Last week, we posted an article that showcases the current NFL quarterbacks that played their high school football in the state of Texas (CLICK HERE for the article). 25% of the starting quarterbacks in the NFL are from Texas with several other backups also being from Texas. That led us to think,
“Who is the best quarterback ever to come out of a Texas high school?”
You can vote in our poll at the bottom of the article.
Greatest QB from Texas: The Contenders:
*NOTE: We are evaluating which quarterback had the best professional career.
Drew Brees: Westlake High School / Austin, Texas
When we asked on social media who is the best QB ever from Texas, Drew Brees was mentioned by far the most. Brees is the NFL’s all-time leader in passing yards with 79,034 at the time of this article, nearly 3,000 yards ahead of Tom Brady. He will be the first QB to surpass 80,000 yards. He is currently #2 in passing touchdowns, 1 behind Tom Brady with 558. He is third all-time in passer rating, behind Aaron Rodgers and Russell Wilson. He is the all-time leader in both pass attempts and completions. Brees has one Super Bowl win and Super Bowl MVP (Super Bowl XLIV). He has made 13 Pro Bowls and was 1 First-Team All-Pro. He has led the league in passing yards 7 times and passing touchdowns 4 times. He has 4 of the top 10 all-time most passing yards seasons.
Patrick Mahomes: White House High School / Whitehouse, Texas
It is too early to consider Patrick Mahomes the best quarterback ever from Texas because his career has not been long enough, but he’ll be a contender in a few more years and does have some accolades that others on this list do not have. Mahomes has one Super Bowl win and one Super Bowl MVP (Super Bowl LIV). He was the 2018 NFL MVP (Drew Brees has never won an MVP). He has matched Drew Brees in First-Team All-Pro selections with one. In 2018, he threw 50 touchdown passes. He is a 2-time Pro-Bowler and one time NFL Passing leader.
Retired Hall of Fame Quarterbacks
Bobby Layne: Highland Park High School / Dallas, Texas
The former Texas Longhorn, Bobby Layne played in the NFL for 14 years. He played one year with the Chicago Bears in 1948 then the New York Bulldogs in 1949. He then most notably played for the Detroit Lions from 1950-58 in which he won 3 NFL Championships. He finished his career playing 4 years with the Pittsburgh Stealers. He was First-Team All-Pro 3 times and made 6 Pro Bowls. He was also a kicker, leading the league in field goal accuracy in 1956 and 1957.
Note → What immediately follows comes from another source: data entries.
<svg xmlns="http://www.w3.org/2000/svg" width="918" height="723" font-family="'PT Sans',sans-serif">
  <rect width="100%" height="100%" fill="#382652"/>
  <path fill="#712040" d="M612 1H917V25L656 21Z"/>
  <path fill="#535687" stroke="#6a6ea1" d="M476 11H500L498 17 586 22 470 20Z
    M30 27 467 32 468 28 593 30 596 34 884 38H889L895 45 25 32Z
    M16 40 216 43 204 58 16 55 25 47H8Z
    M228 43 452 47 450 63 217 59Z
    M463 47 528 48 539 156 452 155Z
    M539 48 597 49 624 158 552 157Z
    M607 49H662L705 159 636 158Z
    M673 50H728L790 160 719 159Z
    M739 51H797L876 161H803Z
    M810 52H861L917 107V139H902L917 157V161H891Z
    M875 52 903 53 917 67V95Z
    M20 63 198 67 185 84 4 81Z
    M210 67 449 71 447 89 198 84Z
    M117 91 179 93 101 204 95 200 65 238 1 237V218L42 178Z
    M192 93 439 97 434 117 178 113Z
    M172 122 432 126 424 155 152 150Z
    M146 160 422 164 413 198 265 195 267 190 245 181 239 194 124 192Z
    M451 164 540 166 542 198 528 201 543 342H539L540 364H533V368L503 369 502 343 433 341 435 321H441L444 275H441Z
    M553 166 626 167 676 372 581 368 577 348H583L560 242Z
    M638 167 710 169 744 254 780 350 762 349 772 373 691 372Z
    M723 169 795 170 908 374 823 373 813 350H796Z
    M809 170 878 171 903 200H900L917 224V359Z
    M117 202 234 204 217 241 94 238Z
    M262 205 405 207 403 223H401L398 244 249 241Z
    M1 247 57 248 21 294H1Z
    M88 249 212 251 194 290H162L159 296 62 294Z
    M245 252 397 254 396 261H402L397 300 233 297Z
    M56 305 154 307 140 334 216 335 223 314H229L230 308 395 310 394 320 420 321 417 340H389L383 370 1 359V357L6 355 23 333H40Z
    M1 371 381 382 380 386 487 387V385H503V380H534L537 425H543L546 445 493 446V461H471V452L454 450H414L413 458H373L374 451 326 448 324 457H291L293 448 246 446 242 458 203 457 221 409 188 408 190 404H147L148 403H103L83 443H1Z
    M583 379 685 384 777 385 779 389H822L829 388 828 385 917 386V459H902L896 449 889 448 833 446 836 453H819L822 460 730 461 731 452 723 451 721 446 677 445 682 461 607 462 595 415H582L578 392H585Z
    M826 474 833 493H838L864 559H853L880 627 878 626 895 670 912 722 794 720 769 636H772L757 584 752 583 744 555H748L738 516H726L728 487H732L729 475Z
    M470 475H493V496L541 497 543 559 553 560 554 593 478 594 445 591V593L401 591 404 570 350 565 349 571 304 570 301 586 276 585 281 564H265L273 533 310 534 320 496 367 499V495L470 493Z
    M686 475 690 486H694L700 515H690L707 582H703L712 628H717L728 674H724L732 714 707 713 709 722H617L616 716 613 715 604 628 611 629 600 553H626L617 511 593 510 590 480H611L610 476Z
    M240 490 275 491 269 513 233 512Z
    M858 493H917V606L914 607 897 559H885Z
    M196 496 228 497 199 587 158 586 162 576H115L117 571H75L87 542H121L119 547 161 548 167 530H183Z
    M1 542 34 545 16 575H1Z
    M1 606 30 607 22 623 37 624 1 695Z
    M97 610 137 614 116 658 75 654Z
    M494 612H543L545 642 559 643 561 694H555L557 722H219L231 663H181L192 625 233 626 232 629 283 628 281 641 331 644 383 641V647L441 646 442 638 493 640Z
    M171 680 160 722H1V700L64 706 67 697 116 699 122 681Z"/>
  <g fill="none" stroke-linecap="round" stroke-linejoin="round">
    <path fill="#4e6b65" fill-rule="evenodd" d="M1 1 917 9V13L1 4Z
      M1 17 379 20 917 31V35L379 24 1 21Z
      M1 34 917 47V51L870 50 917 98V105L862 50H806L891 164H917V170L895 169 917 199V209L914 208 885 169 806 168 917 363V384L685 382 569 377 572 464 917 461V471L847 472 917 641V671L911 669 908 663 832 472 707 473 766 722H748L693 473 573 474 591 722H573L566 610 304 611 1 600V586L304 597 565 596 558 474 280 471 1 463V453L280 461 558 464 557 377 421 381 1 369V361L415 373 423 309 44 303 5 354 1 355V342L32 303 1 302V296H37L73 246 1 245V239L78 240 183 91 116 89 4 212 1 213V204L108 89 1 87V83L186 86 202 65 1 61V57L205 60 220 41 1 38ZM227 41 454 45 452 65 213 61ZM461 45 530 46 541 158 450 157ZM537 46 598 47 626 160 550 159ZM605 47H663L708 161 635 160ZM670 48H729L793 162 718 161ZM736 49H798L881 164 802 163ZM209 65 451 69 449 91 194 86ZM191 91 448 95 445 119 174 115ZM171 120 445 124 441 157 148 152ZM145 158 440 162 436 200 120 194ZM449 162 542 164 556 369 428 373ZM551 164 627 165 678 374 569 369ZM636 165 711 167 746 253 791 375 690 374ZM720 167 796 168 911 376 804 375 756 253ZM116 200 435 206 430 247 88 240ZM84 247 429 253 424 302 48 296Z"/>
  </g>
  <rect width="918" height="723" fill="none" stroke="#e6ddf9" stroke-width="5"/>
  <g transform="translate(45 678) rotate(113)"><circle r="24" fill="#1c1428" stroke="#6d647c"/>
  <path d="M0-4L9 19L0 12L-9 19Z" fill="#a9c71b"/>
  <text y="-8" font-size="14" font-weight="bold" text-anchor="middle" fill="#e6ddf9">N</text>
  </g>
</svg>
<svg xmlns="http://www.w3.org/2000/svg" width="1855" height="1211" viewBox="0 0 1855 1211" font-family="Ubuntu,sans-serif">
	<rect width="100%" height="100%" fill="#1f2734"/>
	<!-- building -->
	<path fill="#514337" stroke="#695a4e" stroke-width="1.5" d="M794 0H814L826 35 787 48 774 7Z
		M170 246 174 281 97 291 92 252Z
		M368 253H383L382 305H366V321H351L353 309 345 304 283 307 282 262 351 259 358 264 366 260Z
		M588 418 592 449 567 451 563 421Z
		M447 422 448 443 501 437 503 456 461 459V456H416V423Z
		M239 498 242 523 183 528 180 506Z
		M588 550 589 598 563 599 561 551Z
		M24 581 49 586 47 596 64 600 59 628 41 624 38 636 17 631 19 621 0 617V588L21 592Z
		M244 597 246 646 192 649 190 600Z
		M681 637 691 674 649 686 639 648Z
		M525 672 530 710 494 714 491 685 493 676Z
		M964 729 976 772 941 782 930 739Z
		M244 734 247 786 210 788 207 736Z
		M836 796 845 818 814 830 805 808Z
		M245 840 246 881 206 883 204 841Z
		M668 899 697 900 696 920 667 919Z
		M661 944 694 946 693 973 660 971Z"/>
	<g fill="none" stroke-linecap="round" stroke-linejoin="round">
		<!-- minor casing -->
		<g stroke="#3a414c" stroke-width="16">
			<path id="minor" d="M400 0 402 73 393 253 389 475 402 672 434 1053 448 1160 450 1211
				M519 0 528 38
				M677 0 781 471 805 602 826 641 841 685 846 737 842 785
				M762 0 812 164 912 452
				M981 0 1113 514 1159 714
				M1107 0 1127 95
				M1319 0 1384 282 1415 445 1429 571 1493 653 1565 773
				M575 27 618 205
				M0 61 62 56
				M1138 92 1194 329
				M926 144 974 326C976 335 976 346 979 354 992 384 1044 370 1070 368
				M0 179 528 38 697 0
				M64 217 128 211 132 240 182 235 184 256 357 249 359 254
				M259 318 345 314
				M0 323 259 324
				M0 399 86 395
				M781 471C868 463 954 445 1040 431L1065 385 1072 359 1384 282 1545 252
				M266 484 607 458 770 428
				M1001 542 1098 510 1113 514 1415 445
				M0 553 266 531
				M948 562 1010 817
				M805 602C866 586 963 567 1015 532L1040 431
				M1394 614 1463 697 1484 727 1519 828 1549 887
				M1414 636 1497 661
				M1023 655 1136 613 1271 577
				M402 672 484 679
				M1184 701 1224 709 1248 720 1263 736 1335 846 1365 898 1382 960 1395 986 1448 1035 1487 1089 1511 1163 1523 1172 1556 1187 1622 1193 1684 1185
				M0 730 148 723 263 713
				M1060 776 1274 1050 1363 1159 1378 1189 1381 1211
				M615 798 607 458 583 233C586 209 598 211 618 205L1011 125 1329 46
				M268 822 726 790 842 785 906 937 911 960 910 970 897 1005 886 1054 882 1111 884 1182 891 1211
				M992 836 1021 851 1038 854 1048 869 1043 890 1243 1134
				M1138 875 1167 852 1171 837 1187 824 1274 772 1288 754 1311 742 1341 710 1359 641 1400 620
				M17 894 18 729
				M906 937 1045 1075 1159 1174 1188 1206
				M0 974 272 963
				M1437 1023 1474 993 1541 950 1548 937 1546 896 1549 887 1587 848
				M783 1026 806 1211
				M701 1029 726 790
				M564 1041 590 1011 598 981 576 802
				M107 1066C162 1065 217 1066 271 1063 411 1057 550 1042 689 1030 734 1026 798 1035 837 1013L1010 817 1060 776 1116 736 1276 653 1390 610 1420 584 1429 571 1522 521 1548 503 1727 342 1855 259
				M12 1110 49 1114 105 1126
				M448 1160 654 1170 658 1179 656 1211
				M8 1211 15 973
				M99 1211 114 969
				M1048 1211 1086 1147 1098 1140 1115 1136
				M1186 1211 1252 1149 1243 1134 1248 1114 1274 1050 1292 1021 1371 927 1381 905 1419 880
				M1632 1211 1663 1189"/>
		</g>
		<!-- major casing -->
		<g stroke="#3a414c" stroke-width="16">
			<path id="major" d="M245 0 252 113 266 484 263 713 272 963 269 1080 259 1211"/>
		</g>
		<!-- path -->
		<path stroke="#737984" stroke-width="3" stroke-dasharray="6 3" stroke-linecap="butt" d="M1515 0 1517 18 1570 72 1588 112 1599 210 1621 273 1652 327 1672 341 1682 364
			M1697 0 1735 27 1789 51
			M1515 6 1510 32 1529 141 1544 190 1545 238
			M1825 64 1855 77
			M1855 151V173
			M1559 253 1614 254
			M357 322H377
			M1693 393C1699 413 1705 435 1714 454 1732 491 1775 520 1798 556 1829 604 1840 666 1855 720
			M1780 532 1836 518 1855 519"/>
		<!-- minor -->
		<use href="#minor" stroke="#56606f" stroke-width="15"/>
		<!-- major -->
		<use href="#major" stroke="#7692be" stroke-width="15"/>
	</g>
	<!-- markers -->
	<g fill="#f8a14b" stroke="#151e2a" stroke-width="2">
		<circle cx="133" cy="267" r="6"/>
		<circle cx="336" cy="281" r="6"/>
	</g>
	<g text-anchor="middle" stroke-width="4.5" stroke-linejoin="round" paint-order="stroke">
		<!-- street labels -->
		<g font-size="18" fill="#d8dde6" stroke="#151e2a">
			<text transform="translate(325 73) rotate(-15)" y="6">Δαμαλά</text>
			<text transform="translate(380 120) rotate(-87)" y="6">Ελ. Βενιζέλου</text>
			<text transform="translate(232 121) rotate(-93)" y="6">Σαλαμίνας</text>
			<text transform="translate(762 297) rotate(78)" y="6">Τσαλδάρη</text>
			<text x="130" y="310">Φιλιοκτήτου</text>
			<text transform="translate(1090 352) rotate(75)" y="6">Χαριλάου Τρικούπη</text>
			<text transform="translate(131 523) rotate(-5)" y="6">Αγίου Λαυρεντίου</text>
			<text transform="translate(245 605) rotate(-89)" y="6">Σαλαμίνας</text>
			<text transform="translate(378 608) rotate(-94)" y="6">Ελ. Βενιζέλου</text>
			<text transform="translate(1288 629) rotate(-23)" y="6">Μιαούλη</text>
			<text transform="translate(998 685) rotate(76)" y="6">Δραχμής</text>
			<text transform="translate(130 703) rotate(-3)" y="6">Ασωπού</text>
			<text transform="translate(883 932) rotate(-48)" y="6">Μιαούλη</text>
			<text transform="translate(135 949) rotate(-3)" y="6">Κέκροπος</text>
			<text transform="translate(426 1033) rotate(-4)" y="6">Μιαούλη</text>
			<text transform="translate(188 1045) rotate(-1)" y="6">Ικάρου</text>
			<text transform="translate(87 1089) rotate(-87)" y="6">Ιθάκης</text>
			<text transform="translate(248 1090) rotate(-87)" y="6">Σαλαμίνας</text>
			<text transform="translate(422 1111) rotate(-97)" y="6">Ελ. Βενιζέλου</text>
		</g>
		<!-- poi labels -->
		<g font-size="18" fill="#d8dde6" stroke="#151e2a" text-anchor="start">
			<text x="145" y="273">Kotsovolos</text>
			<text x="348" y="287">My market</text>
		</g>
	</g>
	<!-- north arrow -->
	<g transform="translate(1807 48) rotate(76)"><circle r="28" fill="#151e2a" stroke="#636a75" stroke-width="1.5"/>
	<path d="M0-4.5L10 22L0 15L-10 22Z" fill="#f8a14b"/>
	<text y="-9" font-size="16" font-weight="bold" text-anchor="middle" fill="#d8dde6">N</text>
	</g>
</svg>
Sammy Baugh: Sweetwater High School / Sweetwater, Texas
Baugh was perhaps the first great passing QB in pro football. He was the Washington Redskins quarterback from 1937-52. He also played defensive back and was a punter. As a Punter, he has the all-time single-season yards per punt average at 51.4 yards, perhaps the longest standing NFL record. He led the league in punting yards 5 times, and on defense, he led the NFL in interceptions with 11 in 1943. As a QB, he has the all-time record for most passer rating titles with 6. He was first-team All-Pro 6 times and won 2 NFL Championships. Also worth noting, in college, at TCU, Baugh was the start of the Football, Basketball and Baseball team. He got his nickname, “Slingin’ Sammy,” while playing baseball, not football.
Y.A. Tittle: Marshall High School / Marshall, Texas
Yelberton Abraham Tittle Jr., known as “Y.A.” held every passing record in the books when he retired in 1964. He was a 7-time Pro-Bowler, 4-time all-pro first-team, one-time AP Player of the Year, and one-tine NFL Player of the year (the last two are an equivalent of him being a 2-time NFL MVP). He is tied for the record for most passing touchdowns in one game with 7. He led the NY Giants to three straight NFL Championships games but was never able to win one. He led several of the most prolific offensive teams in NFL history. Little known fact, he coined the phrase, “alley-oop,” a play in which the QB throws the ball to a player who jumps up in the air to catch it. The phrase later became more popular in basketball.